We tend to think of organic chemistry as a highly visual discipline with lectures full of chemical structures and curry arrows, but Wedler views being blind as an advantage in these classes. ‘When I travel around as a blind person, I am visualising everything: where the streets are, where buildings are. The exact same skills are needed to think about organic chemistry spatially. I think being able to think about molecules that way is an advantage that my sighted peers don’t have,’ he explains.

Specific learning difficulties

For most chemistry educators, the disabilities they will most frequently encounter are specific learning difficulties such as dyslexia and dyspraxia.

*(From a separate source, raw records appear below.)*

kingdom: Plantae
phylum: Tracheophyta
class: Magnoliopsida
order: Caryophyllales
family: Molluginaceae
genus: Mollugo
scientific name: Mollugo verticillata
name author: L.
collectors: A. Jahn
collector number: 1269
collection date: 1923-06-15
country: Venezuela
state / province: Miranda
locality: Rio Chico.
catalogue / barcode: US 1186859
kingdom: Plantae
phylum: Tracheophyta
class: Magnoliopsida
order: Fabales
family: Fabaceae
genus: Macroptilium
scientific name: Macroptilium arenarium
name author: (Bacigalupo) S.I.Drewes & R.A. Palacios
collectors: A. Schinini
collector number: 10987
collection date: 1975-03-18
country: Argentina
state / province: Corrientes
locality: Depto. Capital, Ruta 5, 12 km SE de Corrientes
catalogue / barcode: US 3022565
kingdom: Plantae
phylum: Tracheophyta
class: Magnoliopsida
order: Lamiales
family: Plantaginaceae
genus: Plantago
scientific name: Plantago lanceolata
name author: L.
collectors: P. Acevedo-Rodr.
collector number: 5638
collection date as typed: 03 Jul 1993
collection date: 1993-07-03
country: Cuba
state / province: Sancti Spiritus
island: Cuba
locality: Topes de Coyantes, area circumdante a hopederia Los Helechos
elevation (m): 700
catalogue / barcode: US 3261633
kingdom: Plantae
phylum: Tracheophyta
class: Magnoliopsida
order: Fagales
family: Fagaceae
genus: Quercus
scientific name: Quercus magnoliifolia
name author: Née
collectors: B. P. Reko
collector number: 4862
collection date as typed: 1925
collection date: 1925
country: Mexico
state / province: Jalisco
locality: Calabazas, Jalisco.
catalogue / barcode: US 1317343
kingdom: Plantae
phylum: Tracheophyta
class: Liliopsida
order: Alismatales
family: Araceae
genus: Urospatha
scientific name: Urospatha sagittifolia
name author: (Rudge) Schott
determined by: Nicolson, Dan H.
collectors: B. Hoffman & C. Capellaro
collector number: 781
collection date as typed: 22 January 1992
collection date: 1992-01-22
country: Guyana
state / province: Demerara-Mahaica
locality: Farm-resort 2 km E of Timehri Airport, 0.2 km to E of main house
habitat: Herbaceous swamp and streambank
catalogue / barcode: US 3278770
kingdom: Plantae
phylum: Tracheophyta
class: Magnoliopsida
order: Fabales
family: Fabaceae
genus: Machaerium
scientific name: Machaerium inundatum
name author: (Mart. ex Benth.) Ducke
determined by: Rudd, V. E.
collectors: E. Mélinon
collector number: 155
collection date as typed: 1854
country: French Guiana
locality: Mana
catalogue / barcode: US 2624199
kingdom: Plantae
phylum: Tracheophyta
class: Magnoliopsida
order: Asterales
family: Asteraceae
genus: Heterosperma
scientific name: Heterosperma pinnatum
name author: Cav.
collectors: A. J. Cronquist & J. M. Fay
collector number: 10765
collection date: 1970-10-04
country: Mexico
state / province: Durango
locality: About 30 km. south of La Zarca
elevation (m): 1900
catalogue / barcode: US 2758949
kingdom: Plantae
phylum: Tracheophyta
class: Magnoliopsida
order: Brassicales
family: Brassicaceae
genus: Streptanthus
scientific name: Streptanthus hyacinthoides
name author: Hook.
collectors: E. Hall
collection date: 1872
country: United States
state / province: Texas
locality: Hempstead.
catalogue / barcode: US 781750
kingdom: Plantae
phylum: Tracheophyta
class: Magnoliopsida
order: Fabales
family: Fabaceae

One in 10 people are thought to have dyslexia, for example, and one in 20 students in UK higher education have disclosed a specific learning difficulty to their institution.

Joe Reddington, a disability awareness consultant from Luton, UK, says that science poses specific, sometimes unnoticed, challenges for students with learning difficulties. ‘In the first year of GCSE chemistry you will learn more new words than you do in the first year of a French GCSE,’ he explains.

Edinburgh’s Seery is currently heading an RSC-funded project called Chemclusion, looking at best practice for supporting undergraduate chemistry students with various types of disabilities, including learning difficulties. The first, ongoing, step is to talk to current (and past chemistry) students that self-identify as disabled about what approaches they have found helpful.

Answers so far have fallen into two broad areas: assistive technologies such as those discussed above, and giving students multiple ways of accessing lecture content. ‘Most universities’ protocol disability adjustments require academic staff to post notes online in advance of lectures. This is crucial for people who have reading difficulties or people who take longer to process information,’ says Seery.

Other popular – but, so far, less utilised – responses that Seery has received include posting recordings of lectures or captioned videos online, providing well-structured reading lists, prompting students to use mind maps to see how different concepts fit together, and adding image descriptions to PowerPoint files.

These are all examples of best practice that have been shown to help all students, not just disabled learners. ‘These are not extra chores lecturers have to do for just one person in their class; giving students multiple means of representation is very beneficial to everybody,’ says Seery. In addition, most adaptations are not big undertakings. ‘Part of my goal with this project is to alert lecturers to the obvious things that they are able to do without much extra work,’ he adds.

Regardless of the amount of effort or expense involved, it is high time that chemical education was finally opened up to all children and young adults regardless of whatever disability they may have. Progress, such as that described above, has been made in recent years. But large numbers of disabled students are still being excluded from experiencing the joy of science (and subsequently from potential careers) simply because the current system is not set up to educate them. As scientists we are problem-solvers by definition, and it’s high time we all pulled together and figured out how to fix this.